I think the trade has legs but I think we need to disappoint those who were looking for fast gains.
There’s a serious upside skew in September, and that can give you a way to stack a vol edge.
Here’s the setup:
Buy +15 Jan’26 $20 Calls @ 0.70
Sell -10 Sep’25 $16 Calls @ 0.50
It’s a ratio trade. Not sure it has a name.
This is what it looks like:
This is a trade where each leg can be scaled in an out.
If the stock rips into prior resistance in the 16’s you can take some profits on the 20 calls and start to bet on reversion.
If we get through earnings and they aren’t a blowout, then vol should really come in on the Septembers. The idea here is to find a way to own some cheap upside tails without worrying too much about the timing.
Bups In COIN and SHOP
COIN had a hard pullback coupled with an earnings gap lower. They also announced a $2B convertible, and that news should help put a floor on the stock. It tested the swing AVWAP from the April lows, but if it has one more push sub 300 I think it’s a good time to scale into some bull put spreads.

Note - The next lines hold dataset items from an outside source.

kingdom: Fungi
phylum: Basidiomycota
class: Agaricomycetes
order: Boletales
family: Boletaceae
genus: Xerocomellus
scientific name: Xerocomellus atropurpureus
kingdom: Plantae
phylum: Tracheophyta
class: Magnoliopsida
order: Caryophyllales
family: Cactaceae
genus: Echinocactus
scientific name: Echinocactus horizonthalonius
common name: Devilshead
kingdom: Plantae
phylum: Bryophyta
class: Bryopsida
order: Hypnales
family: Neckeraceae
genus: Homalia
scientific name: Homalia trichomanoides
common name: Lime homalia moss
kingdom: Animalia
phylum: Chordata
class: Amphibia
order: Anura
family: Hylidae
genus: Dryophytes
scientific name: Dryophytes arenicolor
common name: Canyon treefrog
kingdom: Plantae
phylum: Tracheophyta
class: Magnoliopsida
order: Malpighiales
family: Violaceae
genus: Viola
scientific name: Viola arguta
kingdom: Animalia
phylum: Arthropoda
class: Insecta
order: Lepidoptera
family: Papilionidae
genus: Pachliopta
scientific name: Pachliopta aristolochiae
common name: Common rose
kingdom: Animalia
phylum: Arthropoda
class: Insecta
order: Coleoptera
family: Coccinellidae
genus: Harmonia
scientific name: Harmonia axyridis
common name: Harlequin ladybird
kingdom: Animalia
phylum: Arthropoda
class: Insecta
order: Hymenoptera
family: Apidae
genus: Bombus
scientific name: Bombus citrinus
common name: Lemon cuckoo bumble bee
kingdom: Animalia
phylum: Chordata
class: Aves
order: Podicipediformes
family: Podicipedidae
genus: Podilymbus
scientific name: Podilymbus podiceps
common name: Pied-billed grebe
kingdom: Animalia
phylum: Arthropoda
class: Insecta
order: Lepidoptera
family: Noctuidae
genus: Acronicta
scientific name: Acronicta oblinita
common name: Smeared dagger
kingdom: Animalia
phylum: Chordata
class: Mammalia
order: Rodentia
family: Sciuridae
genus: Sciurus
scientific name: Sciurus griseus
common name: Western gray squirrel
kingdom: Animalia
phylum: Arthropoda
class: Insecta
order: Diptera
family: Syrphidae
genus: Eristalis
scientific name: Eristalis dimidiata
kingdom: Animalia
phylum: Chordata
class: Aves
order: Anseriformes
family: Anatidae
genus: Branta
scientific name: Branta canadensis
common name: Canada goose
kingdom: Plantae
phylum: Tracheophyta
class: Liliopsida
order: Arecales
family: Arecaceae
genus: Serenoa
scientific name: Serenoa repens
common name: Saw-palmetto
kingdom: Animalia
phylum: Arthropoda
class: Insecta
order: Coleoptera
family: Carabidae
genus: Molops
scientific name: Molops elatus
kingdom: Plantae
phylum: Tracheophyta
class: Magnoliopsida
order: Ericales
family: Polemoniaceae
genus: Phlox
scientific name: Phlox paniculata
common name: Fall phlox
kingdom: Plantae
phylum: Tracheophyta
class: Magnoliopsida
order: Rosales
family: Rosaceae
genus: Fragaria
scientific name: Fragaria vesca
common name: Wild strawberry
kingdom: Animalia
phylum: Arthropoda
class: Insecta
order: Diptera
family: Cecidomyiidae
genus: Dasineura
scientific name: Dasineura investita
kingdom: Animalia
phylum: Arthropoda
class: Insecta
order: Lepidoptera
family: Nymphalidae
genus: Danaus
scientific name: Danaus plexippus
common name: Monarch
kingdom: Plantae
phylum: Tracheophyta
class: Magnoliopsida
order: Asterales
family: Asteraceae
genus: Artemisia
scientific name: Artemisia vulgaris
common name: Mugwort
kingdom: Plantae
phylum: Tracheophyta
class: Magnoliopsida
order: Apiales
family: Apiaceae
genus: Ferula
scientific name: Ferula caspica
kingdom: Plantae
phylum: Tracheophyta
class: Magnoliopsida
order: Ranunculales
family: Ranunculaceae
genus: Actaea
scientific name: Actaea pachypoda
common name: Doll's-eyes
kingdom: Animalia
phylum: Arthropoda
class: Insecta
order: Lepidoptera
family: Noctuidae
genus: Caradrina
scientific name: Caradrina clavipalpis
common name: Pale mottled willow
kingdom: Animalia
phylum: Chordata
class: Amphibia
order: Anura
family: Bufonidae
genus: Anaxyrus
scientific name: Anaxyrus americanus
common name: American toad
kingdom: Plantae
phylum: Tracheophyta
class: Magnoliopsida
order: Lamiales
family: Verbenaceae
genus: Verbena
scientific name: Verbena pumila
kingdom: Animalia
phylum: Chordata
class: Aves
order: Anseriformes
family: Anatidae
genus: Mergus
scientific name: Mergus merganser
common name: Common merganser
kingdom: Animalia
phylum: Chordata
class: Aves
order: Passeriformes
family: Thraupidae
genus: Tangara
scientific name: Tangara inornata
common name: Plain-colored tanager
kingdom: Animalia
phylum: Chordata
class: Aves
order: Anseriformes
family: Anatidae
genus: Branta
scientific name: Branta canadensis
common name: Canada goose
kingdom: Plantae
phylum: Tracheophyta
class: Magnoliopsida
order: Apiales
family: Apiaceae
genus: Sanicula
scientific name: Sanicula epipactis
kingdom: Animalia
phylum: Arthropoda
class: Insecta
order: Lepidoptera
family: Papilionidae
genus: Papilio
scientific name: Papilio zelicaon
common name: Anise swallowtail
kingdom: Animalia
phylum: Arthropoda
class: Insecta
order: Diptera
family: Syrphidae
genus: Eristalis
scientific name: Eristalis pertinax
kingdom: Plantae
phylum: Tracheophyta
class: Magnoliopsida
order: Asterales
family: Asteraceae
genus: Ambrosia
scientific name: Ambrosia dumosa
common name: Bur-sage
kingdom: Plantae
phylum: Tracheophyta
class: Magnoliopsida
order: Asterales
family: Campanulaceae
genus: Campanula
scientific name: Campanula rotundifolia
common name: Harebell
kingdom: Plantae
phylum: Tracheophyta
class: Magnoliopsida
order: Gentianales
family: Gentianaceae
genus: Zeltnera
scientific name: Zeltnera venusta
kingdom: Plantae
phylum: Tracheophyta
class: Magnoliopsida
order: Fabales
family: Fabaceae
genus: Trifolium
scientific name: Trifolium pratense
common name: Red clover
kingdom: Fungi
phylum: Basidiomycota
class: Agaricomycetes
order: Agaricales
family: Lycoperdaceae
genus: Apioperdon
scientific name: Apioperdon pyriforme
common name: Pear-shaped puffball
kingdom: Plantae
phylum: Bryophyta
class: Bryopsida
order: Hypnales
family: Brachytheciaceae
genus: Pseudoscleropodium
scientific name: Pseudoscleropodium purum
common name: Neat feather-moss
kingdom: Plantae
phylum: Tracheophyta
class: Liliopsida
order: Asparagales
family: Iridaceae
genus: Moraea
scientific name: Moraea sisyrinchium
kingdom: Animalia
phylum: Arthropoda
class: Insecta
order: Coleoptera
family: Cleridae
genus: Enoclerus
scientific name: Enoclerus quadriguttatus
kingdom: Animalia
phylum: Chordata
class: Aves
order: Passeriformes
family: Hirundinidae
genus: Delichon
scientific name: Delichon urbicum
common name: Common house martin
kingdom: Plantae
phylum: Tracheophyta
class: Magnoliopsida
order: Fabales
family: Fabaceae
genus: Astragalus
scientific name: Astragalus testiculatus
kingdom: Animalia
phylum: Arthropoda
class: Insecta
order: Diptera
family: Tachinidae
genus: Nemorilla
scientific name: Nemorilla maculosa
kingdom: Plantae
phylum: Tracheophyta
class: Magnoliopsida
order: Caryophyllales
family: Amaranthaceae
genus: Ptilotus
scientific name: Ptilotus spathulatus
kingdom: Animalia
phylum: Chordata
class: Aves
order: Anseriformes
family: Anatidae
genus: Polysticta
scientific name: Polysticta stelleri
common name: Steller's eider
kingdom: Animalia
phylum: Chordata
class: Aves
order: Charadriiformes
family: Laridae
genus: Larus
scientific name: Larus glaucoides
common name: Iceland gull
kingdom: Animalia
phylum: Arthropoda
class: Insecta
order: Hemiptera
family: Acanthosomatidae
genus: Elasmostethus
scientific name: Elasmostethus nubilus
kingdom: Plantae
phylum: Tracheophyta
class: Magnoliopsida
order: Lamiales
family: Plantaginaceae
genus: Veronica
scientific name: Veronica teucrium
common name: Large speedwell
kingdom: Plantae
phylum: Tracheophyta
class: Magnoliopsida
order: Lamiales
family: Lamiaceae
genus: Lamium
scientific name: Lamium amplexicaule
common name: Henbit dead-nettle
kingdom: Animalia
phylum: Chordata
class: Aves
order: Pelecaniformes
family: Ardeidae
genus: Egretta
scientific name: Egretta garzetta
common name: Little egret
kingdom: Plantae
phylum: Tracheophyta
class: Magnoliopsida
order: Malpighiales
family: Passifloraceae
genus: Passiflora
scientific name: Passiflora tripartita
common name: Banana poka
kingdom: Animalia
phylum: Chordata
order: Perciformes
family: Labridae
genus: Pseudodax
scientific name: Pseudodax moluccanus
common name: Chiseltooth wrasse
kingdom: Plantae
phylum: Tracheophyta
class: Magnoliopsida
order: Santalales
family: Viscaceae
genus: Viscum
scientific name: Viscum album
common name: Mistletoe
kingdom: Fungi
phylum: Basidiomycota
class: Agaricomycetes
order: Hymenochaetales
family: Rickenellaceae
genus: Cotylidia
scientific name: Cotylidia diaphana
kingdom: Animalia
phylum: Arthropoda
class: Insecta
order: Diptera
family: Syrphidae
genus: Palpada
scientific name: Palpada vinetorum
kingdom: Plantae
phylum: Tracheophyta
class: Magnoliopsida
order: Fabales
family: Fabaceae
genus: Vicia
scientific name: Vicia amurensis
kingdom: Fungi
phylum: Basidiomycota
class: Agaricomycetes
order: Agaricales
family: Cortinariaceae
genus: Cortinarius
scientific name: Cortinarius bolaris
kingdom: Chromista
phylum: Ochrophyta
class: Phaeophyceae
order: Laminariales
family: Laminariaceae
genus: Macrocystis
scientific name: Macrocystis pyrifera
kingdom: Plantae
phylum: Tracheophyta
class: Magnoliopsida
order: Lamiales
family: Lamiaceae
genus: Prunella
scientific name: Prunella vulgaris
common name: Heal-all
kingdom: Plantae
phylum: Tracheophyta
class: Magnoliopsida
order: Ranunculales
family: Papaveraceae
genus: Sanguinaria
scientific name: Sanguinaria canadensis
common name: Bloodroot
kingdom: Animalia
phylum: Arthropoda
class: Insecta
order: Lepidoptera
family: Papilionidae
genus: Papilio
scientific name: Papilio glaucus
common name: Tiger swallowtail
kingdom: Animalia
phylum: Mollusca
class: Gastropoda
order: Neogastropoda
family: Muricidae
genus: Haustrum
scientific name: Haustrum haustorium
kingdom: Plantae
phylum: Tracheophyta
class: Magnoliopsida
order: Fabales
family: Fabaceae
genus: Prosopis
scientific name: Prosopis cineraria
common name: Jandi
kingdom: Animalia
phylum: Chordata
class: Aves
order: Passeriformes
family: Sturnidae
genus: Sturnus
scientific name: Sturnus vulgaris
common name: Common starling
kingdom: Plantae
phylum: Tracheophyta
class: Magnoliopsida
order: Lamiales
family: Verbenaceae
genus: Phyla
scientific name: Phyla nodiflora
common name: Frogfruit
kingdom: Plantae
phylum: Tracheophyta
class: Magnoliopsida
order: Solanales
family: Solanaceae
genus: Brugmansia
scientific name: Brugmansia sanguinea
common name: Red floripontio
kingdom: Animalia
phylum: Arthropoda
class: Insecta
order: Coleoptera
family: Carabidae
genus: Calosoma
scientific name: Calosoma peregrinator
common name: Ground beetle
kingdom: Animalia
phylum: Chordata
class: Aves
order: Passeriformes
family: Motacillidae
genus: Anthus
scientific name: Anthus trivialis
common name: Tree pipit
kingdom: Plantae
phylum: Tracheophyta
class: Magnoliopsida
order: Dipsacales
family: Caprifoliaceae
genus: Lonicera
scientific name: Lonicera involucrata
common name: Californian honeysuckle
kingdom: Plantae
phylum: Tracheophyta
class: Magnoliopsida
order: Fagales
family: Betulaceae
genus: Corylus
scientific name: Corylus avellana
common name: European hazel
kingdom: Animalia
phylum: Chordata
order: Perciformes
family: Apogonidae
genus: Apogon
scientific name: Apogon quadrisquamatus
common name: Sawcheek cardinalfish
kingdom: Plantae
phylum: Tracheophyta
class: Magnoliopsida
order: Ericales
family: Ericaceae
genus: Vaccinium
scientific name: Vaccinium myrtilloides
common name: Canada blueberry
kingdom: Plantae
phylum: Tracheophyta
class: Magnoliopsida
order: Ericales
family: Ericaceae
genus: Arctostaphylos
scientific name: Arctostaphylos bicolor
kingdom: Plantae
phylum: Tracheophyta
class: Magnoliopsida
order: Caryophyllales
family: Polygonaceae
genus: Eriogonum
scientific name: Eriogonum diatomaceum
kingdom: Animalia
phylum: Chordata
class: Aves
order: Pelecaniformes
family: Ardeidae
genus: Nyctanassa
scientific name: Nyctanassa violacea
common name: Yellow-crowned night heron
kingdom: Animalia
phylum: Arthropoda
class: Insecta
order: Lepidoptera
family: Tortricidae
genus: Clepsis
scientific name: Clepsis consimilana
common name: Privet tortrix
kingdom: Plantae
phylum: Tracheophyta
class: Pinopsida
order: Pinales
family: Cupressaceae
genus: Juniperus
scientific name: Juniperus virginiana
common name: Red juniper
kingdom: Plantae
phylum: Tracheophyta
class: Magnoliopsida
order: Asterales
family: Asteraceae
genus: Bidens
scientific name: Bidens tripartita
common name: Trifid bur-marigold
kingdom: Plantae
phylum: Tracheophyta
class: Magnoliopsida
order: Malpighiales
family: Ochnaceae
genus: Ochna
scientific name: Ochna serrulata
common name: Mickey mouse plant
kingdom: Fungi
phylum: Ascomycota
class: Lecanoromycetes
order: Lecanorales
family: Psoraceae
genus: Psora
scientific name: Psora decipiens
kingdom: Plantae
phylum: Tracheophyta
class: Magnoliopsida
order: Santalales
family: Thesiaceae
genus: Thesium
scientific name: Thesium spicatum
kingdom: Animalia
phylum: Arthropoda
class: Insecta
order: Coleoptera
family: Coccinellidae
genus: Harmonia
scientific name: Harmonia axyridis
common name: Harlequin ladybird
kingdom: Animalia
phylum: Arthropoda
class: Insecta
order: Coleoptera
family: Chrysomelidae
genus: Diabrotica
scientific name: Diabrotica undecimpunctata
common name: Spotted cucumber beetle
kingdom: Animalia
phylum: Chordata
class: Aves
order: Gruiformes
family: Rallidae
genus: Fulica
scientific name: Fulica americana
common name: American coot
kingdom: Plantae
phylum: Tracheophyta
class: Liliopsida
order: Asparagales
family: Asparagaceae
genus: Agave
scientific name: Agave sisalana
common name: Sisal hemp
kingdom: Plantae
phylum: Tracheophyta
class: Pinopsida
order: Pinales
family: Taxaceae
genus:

The September 250/240 Bull Put Spread Works. It’s currently at a value of 1.20, but if you can get 1.50 with a 1.80 add, that’s a good setup.
SHOP had knockout earnings, but is seeing a fade as profits come in. I think they could take out the earnings open and shoot for the half gap fill, which is a good place to scale in to some spreads.
The 28Aug25 $125/$120 Bull Put Spread is currently at $0.12, but if it hits that half gap level, you’ll e able to sell them starting at $0.65. Look to add at $0.90 then scale out at $0.20.
LYFT Range Test
Always the bridesmaid, never the bride. LYFT hasn’t competed with UBER very well, but this is a monster base building out. The company just had earnings with decent numbers… current numbers were below consensus but they did raise guidance on bookings. Leadership is looking for improved margins as well as international growth.
Now that earnings are out of the way, the options drop as some air gets let out of the balloon. Yet I wouldn’t be shocked if we test $20 by the end of the year.
The Jan’26 $20 Calls are going for $0.45. This is a decent bet, and you could enter here and if enough time goes on without a pump, you should be able to scoop some more at $0.30.